Naomi Wolf is not a feminist who became conspiracy theorist – she’s a conspiracist who was once right

No matter how odd her pronouncements about Julian Assange or the Scottish referendum are, we must never forget that once – with The Beauty Myth ­– Wolf identified a conspiracy that is real: patriarchy.

By Sarah Ditum

Who wants to play Naomi Wolf conspiracy theories? I’ll start: the urgent, insightful activist of The Beauty Myth was a sleeper agent all along, programmed by hefty brainwashing to detonate two decades later in a shower of credibility-shattering paranoia, thereby securing permanent patriarchal hegemony.
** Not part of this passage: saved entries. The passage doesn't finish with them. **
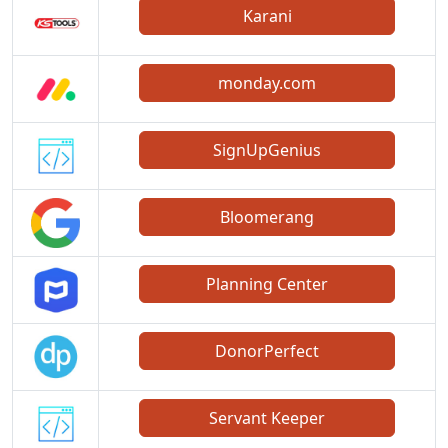
Karani
monday.com
SignUpGenius
Bloomerang
Planning Center
DonorPerfect
Servant Keeper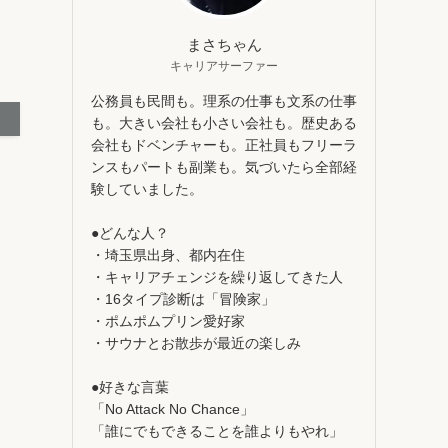
まさちゃん
キャリアサーファー
公務員も民間も。理系の仕事も文系の仕事
も。大きい会社も小さい会社も。歴史ある
会社もドベンチャーも。正社員もフリーラ
ンスもパートも副業も。気づいたら全部経
験していました。
●どんな人？
・埼玉県出身、都内在住
・キャリアチェンジを繰り返してきた人
・16タイプ診断は「冒険家」
・ポムポムプリン愛好家
・サウナとお散歩が最近の楽しみ
●好きな言葉
「No Attack No Chance」
「誰にでもできることを誰よりもやれ」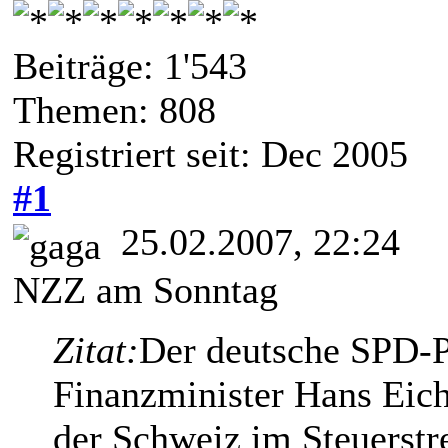
Beiträge: 1'543
Themen: 808
Registriert seit: Dec 2005
#1
25.02.2007, 22:24
NZZ am Sonntag
Zitat:
Der deutsche SPD-Po
Finanzminister Hans Eich
der Schweiz im Steuerstre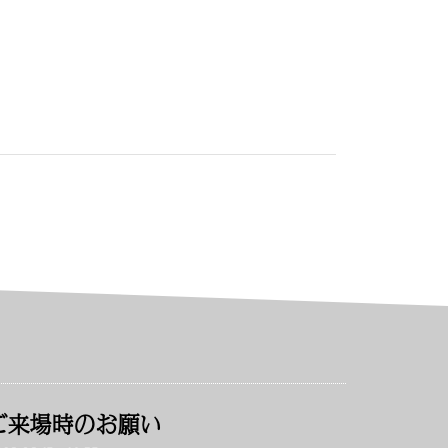
ご来場時のお願い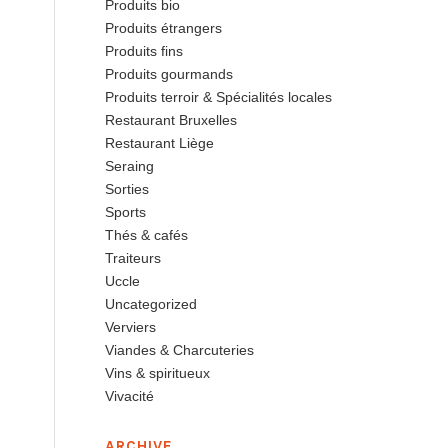
Produits bio
Produits étrangers
Produits fins
Produits gourmands
Produits terroir & Spécialités locales
Restaurant Bruxelles
Restaurant Liège
Seraing
Sorties
Sports
Thés & cafés
Traiteurs
Uccle
Uncategorized
Verviers
Viandes & Charcuteries
Vins & spiritueux
Vivacité
ARCHIVE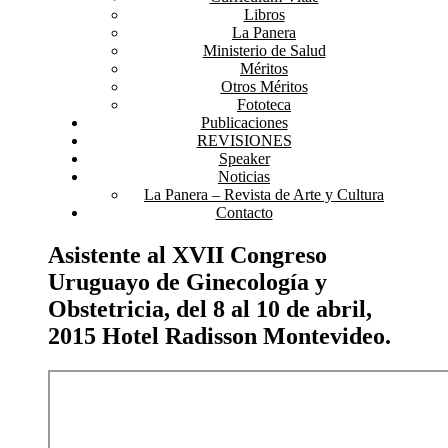
Libros
La Panera
Ministerio de Salud
Méritos
Otros Méritos
Fototeca
Publicaciones
REVISIONES
Speaker
Noticias
La Panera – Revista de Arte y Cultura
Contacto
Asistente al XVII Congreso
Uruguayo de Ginecología y
Obstetricia, del 8 al 10 de abril,
2015 Hotel Radisson Montevideo.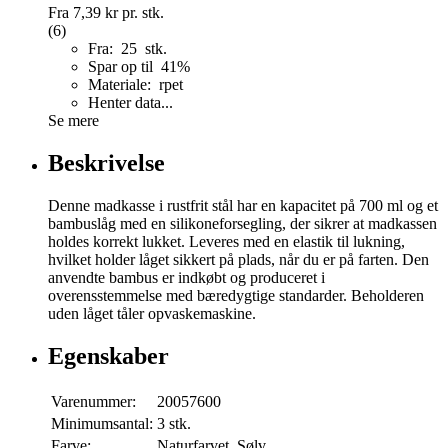
Fra
7,39 kr
pr. stk.
(6)
Fra: 25 stk.
Spar op til 41%
Materiale: rpet
Henter data...
Se mere
Beskrivelse
Denne madkasse i rustfrit stål har en kapacitet på 700 ml og et
bambuslåg med en silikoneforsegling, der sikrer at madkassen
holdes korrekt lukket. Leveres med en elastik til lukning,
hvilket holder låget sikkert på plads, når du er på farten. Den
anvendte bambus er indkøbt og produceret i
overensstemmelse med bæredygtige standarder. Beholderen
uden låget tåler opvaskemaskine.
Egenskaber
Varenummer:
20057600
Minimumsantal:
3 stk.
Farve:
Naturfarvet, Sølv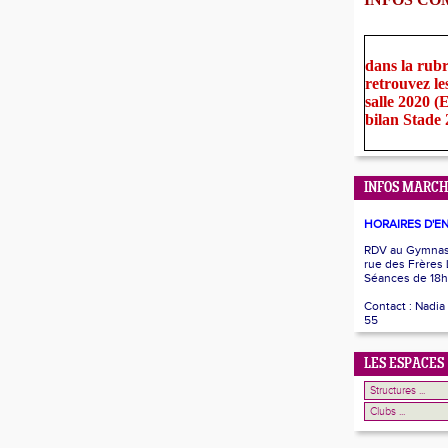
dans la rub
retrouvez le
salle 2020 
bilan Stade
INFOS MARCH
HORAIRES D'E
RDV au Gymnase
rue des Frères
Séances de 18h
Contact : Nadia
55
LES ESPACES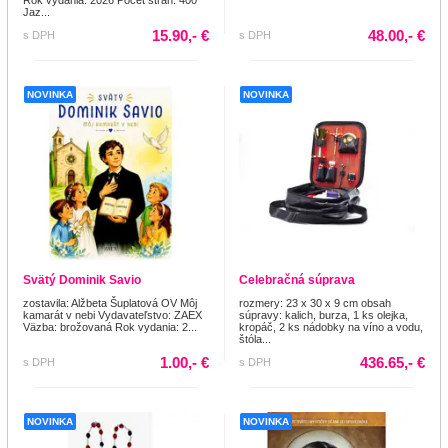
Jaz...
15.90,- €
48.00,- €
s DPH
s DPH
NOVINKA
NOVINKA
Svätý Dominik Savio
Celebračná súprava
zostavila: Alžbeta Šuplatová OV Môj
rozmery: 23 x 30 x 9 cm obsah
kamarát v nebi Vydavateľstvo: ZAEX
súpravy: kalich, burza, 1 ks olejka,
Väzba: brožovaná Rok vydania: 2...
kropáč, 2 ks nádobky na víno a vodu,
štóla...
1.00,- €
436.65,- €
s DPH
s DPH
NOVINKA
NOVINKA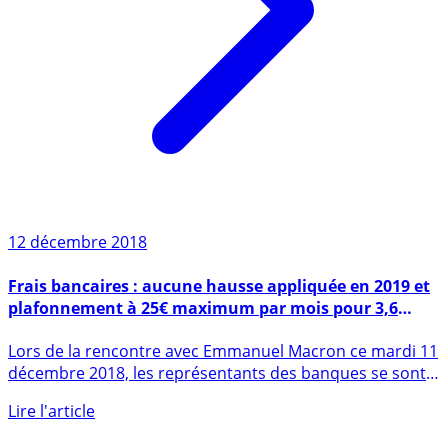
12 décembre 2018
Frais bancaires : aucune hausse appliquée en 2019 et
plafonnement à 25€ maximum par mois pour 3,6
millions de clients
Lors de la rencontre avec Emmanuel Macron ce mardi 11
décembre 2018, les représentants des banques se sont
engagés à (...)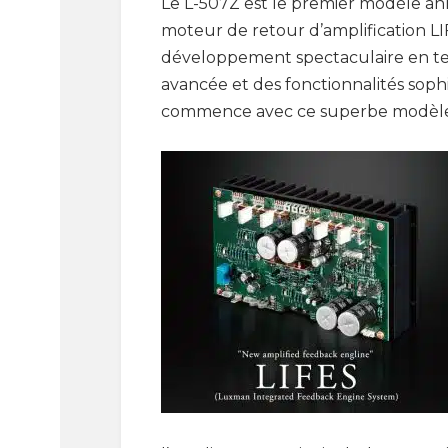
Le L-507Z est le premier modèle an
moteur de retour d’amplification LI
développement spectaculaire en ter
avancée et des fonctionnalités sophi
commence avec ce superbe modèle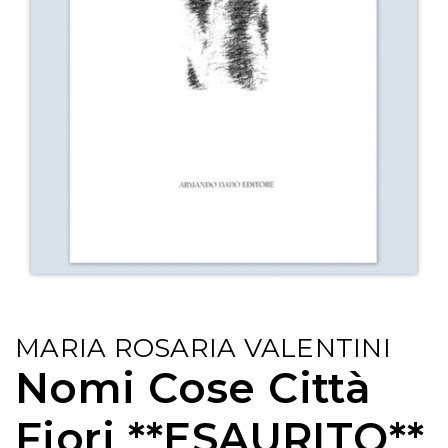
MARIA ROSARIA VALENTINI
Nomi Cose Città
Fiori **ESAURITO**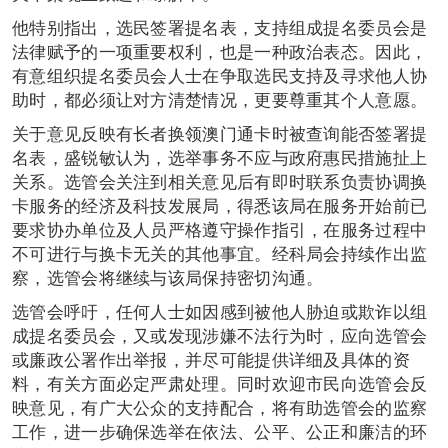
他特别指出，选民签署提名表，支持组成提名委员会是
法律赋予的一项重要权利，也是一种政治表态。因此，
有意组织提名委员会人士在争取选民支持及寻求他人协
助时，都必须让对方清楚情况，更要尊重其个人意愿。
关于意见反映有长者换领澳门通卡时被查询能否签署提
名表，盛锐敏认为，选举事务不应与政府惠民措施扯上
关系。选管会关注到相关意见后有即时联系负责协调换
卡服务的经济及科技发展局，得悉该局在服务开始前已
要求协办单位及人员严格遵守操作指引，在服务过程中
不可进行与换卡无关的其他事宜。经科局会持续作出监
察，选管会将继续与该局保持密切沟通。
选管会呼吁，任何人士如因感到被他人胁迫或欺诈以组
成提名委员会，又或发现涉嫌不法行为时，应向选管会
或廉政公署作出举报，并尽可能提供详细及具体的资
料，有关方面必定严肃处理。同时欢迎市民向选管会反
映意见，有广大公众的支持配合，将有助选管会的监察
工作，进一步确保选举在依法、公平、公正和廉洁的环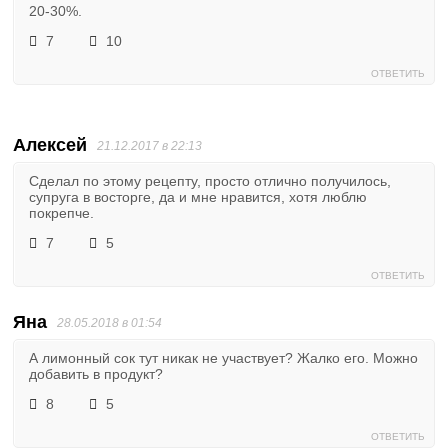
20-30%.
7
10
ОТВЕТИТЬ
Алексей
21.12.2017 в 22:13
Сделал по этому рецепту, просто отлично получилось,
супруга в восторге, да и мне нравится, хотя люблю
покрепче.
7
5
ОТВЕТИТЬ
Яна
28.05.2018 в 01:54
А лимонный сок тут никак не участвует? Жалко его. Можно
добавить в продукт?
8
5
ОТВЕТИТЬ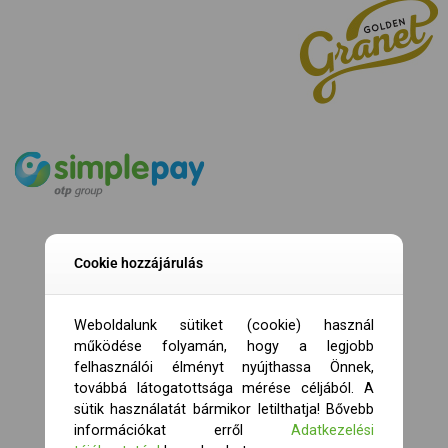
Cookie hozzájárulás
Weboldalunk sütiket (cookie) használ
működése folyamán, hogy a legjobb
felhasználói élményt nyújthassa Önnek,
továbbá látogatottsága mérése céljából. A
sütik használatát bármikor letilthatja! Bővebb
információkat erről
Adatkezelési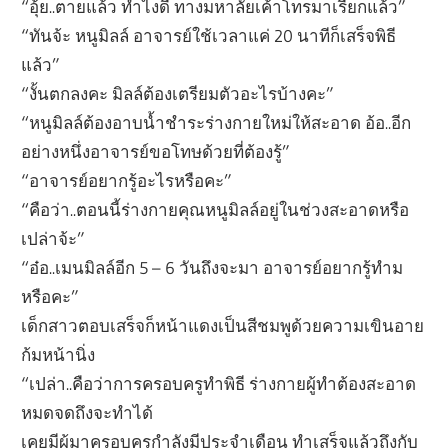
“อุ้ย..ตายแล้ว ทำไงดี ทางมหาลัยเค้าโทรมาเรียกแล้ว”
“ทันจ้ะ หนูมิลล์ อาจารย์ใช้เวลาแค่ 20 นาทีก็เสร็จพิธี
แล้ว”
“งั้นตกลงคะ มิลล์ต้องเตรียมตัวอะไรบ้างคะ”
“หนูมิลล์ต้องอาบน้ำชำระร่างกายใหม่ให้สะอาด อ้อ..อีก
อย่างหนึ่งอาจารย์ขอโทษด้วยที่ต้องรู้”
“อาจารย์อยากรู้อะไรหรือคะ”
“คือว่า..ตอนนี้ร่างกายคุณหนูมิลล์อยู่ในช่วงสะอาดหรือ
เปล่าจ้ะ”
“อ๋อ..เมนมิลล์อีก 5 – 6 วันถึงจะมา อาจารย์อยากรู้ทำม
หรือคะ”
เด็กสาวตอบเสร็จก็หน้าแดงเป็นสีชมพูด้วยความเขินอาย
ก้มหน้านิ่ง
“เปล่า..คือว่าการครอบครูทำพิธี ร่างกายผู้ทำต้องสะอาด
หมดจดถึงจะทำได้
เคยมีผู้มาครอบครูกำลังมีประจำเดือน ทำเสร็จแล้วถึงกับ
Or try this one: some time in the last five years, the real Wolf was discreetly “neutralised” and replaced with an actor, who has worked tirelessly since then to make left-wing politics in general and feminism in particular look like a shower of clown shoes who will believe pretty much anything as long as it starts from the premise “America is bad”.

Fine, you don’t find my theories convincing. Maybe you’ll like Wolf’s own ones better. In recent days, she’s propounded the following: that US forces’ involvement in combatting the Liberian ebola outbreak is just a convenient front for the militarisation of Africa; that the Scottish referendum was fixed; that hostages executed by Isis are neither hostages nor executed nor anything to do with Isis, but performers enacting a shoddy tableau for the purposes of terrifying an unquestioning Western populace into docility. For a lot of people, the contrast with her earlier work is shocking – the question “what happened to Naomi Wolf?” has been asked a lot. Whatever happened, however, happened several years ago.